Passage:
----------------------------------------

FERC Commissioner Cheryl LaFleur took time from a whirlwind listening tour of the Rocky Mountain region last week to visit the Colorado Public Utilities Commission and discuss the Mountain West Transmission Group’s desire to join SPP.

FERC SPP Colorado Public Utilities Commission Cheryl LaFleur Mountain West
FERC’s Cheryl LaFleur | © RTO Insider

Appearing Jan. 25 before the PUC’s fourth information session devoted to Mountain West’s pursuit of RTO membership, LaFleur recalled sitting in on what she said felt like the “100th meeting” of Mountain West stakeholders as they discussed the subject. SPP’s and Mountain West’s utilities are now deep into negotiations over membership, accelerating a process that began last January when the group announced its intention to join the RTO. (See SPP, Mountain West Resolving ‘Contentious’ Issues.)

“You don’t go out on 200 dates if you’re going to break up,” LaFleur said. “There’ve been 100 since then, so it’s starting to seem pretty real.”

----------------------------------------

Action item A: How would you render this sentence from the article on LaFleur's Colorado visit in Spanish: “You don’t go out on 200 dates if you’re going to break up,” LaFleur said.
Action item B: Which organizations are named in the opening sentence of the article on LaFleur's Colorado visit, the one beginning "FERC Commissioner Cheryl LaFleur took time"?
Action item C: Could you extend the article on LaFleur's Colorado visit, picking up after its final sentence?
The lines after the article on LaFleur's Colorado visit are separate material.

Data extracted from a collection
----------------------------------------

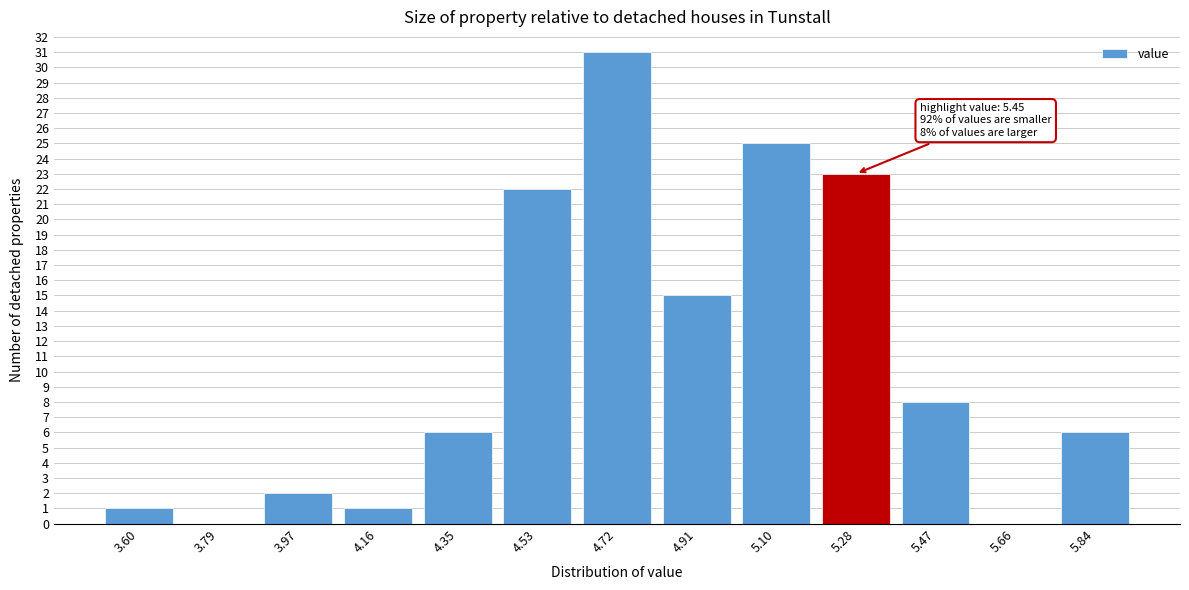

Reading right to left, transcribe all the data shown in this chart.

5.84=6	5.66=0	5.47=8	5.28=23	5.10=25	4.91=15	4.72=31	4.53=22	4.35=6	4.16=1	3.97=2	3.79=0	3.60=1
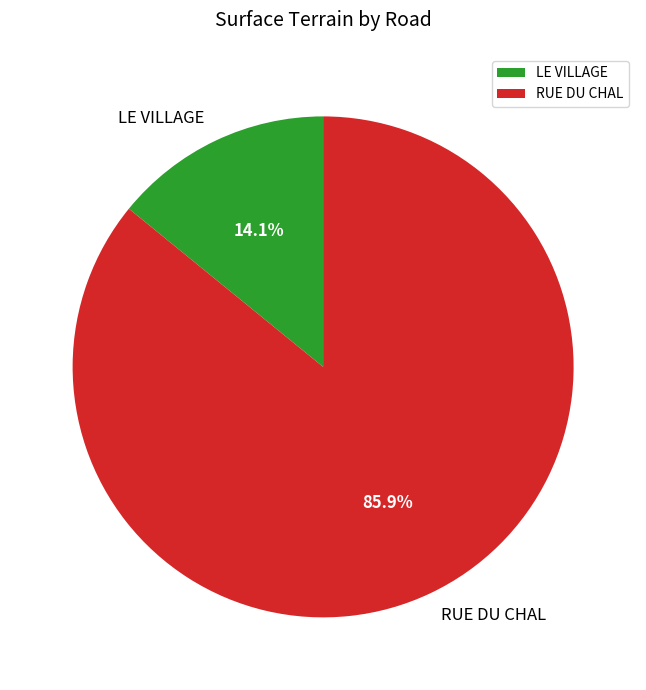

What percentage is the LE VILLAGE slice, to the nearest percent?

14%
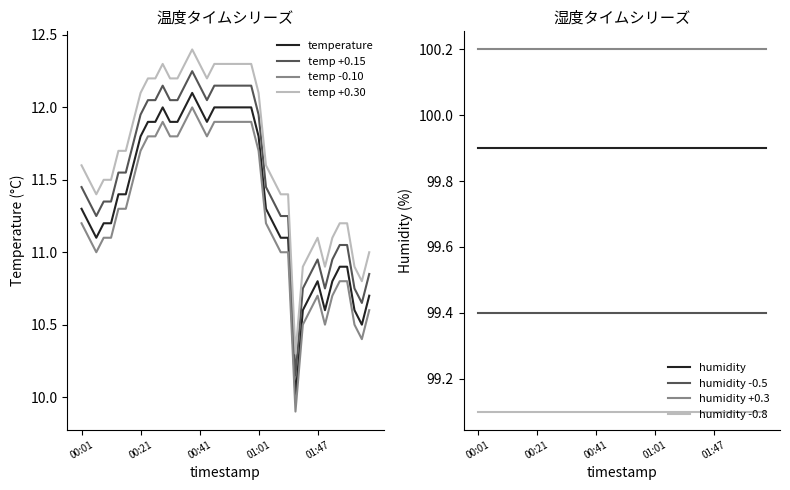

Reading left to right, extract all data points from this chart.

00:01=11.3	00:03=11.2	00:06=11.1	00:08=11.2	00:11=11.2	00:14=11.4	00:16=11.4	00:19=11.6	00:21=11.8	00:23=11.9	00:26=11.9	00:28=12.0	00:31=11.9	00:33=11.9	00:36=12.0	00:38=12.1	00:41=12.0	00:43=11.9	00:46=12.0	00:49=12.0	00:51=12.0	00:54=12.0	00:56=12.0	00:59=12.0	01:01=11.8	01:06=11.3	01:08=11.2	01:11=11.1	01:16=11.1	01:30=10.0	01:38=10.6	01:41=10.7	01:47=10.8	01:52=10.6	01:54=10.8	01:57=10.9	02:00=10.9	02:02=10.6	02:05=10.5	02:07=10.7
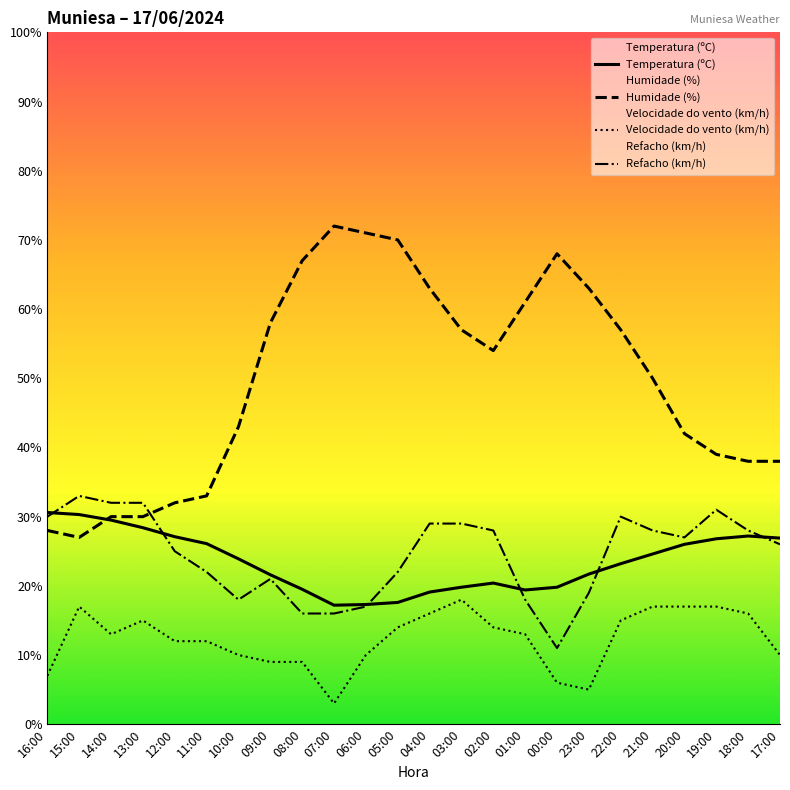

True or false: Temperatura (ºC) has a value of 42.4 at 19:00.

False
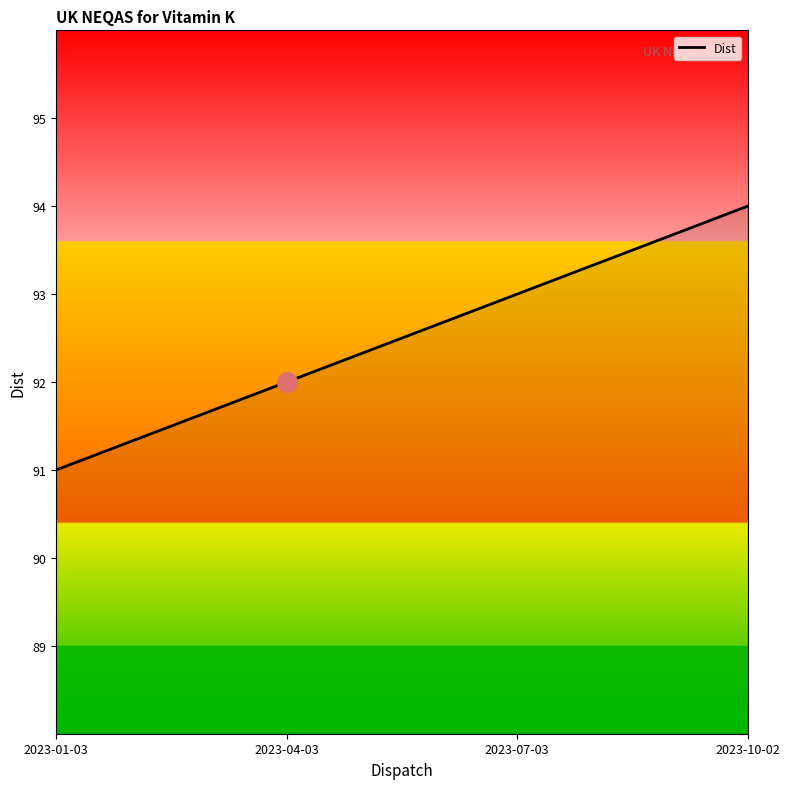

Which has a higher value, 2023-04-03 or 2023-01-03?

2023-04-03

----------------------------------------

Written response A: “No sales a 200 citas si vas a romper”, dijo LaFleur.

Written response B: FERC, the Colorado Public Utilities Commission, the Mountain West Transmission Group, SPP

Written response C:
FERC’s most senior commissioner addressed questions from Colorado regulators, industry representatives and consumer advocates about jurisdictional issues, consumer representation in SPP and the new opportunities presented to Mountain West by recent structural developments in the Western Interconnection.

“These are exactly the kind of questions you should be asking,” she said. “There’s no time like now to ask questions of SPP, [of] the utilities that are coming to you for the authority to do this — of whomever is involved in this, because you have a critical role to play in making sure that what happens is right for the people in Colorado.”

The PUC has jurisdictional authority over Xcel Energy’s Public Service Company of Colorado and Black Hills Energy, both Mountain West members.

No Rubber Stamp

Colorado Commissioner Frances Koncilja, who has been organizing the information sessions, said she will invite CAISO, Peak Reliability and PJM to a fifth forum, in either February or March, to explain “what they think they can do for Colorado citizens.”

“This is not a decision this commissioner is going to rubber stamp,” Koncilja said. “I want to know what all the alternatives are.”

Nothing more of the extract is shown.